» **The problem**
Once you reach the line containing "nose: (485, 523)" in the entries below, write out that line and each one after it down to the line containing "right hip: (369, 804)", exactly and with nothing added.

» **Extracted entries**
........

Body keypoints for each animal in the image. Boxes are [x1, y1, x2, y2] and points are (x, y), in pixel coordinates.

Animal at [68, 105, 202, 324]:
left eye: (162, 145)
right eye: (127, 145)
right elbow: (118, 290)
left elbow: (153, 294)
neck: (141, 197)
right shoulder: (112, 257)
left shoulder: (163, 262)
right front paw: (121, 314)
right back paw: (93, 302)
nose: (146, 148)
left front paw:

........

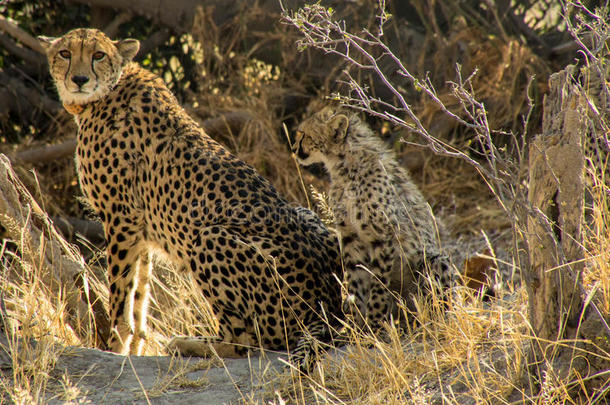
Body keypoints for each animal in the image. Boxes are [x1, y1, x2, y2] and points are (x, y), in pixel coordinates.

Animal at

........

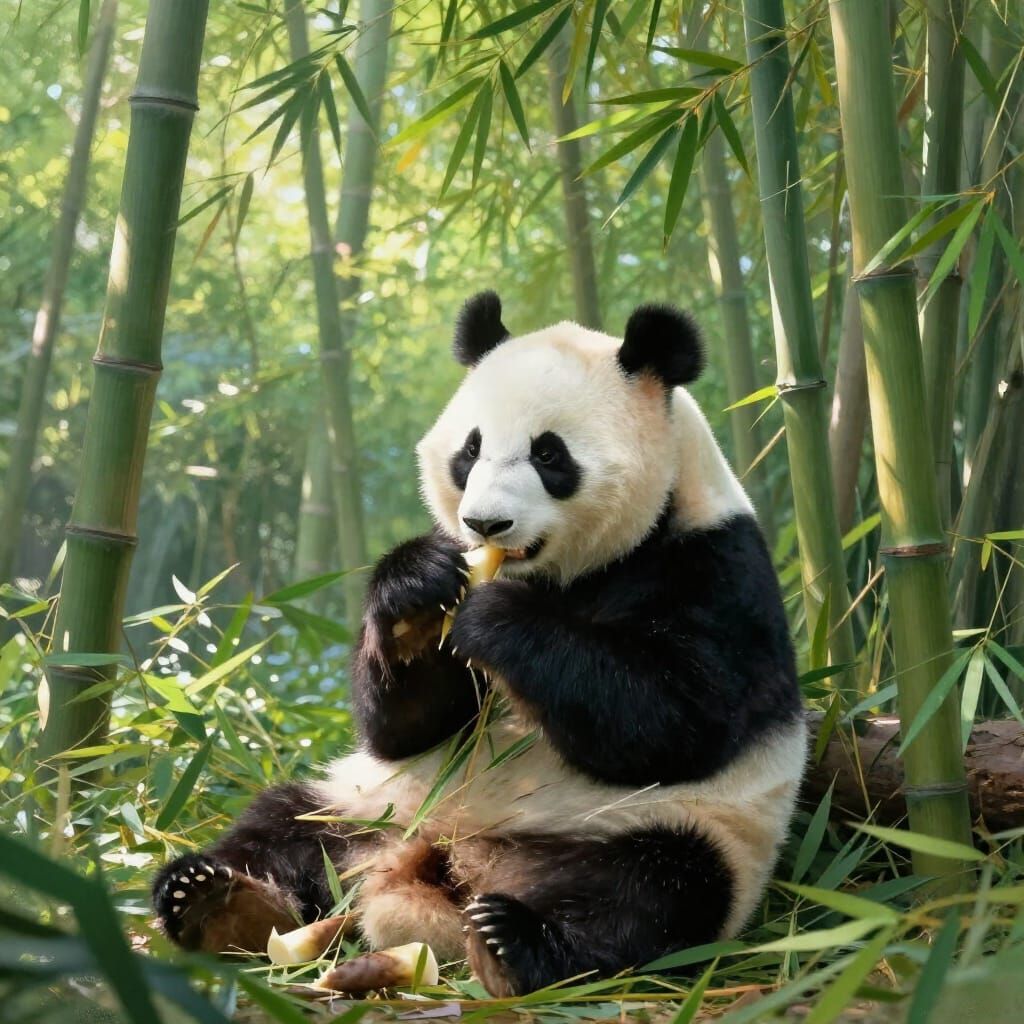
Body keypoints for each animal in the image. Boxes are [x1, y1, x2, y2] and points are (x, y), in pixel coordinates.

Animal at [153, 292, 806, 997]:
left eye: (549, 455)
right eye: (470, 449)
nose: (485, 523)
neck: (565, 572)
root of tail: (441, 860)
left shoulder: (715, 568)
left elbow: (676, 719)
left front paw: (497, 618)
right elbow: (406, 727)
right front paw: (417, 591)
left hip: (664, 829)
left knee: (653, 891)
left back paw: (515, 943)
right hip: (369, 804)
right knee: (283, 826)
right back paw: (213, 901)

........

» **Reply**
nose: (485, 523)
neck: (565, 572)
root of tail: (441, 860)
left shoulder: (715, 568)
left elbow: (676, 719)
left front paw: (497, 618)
right elbow: (406, 727)
right front paw: (417, 591)
left hip: (664, 829)
left knee: (653, 891)
left back paw: (515, 943)
right hip: (369, 804)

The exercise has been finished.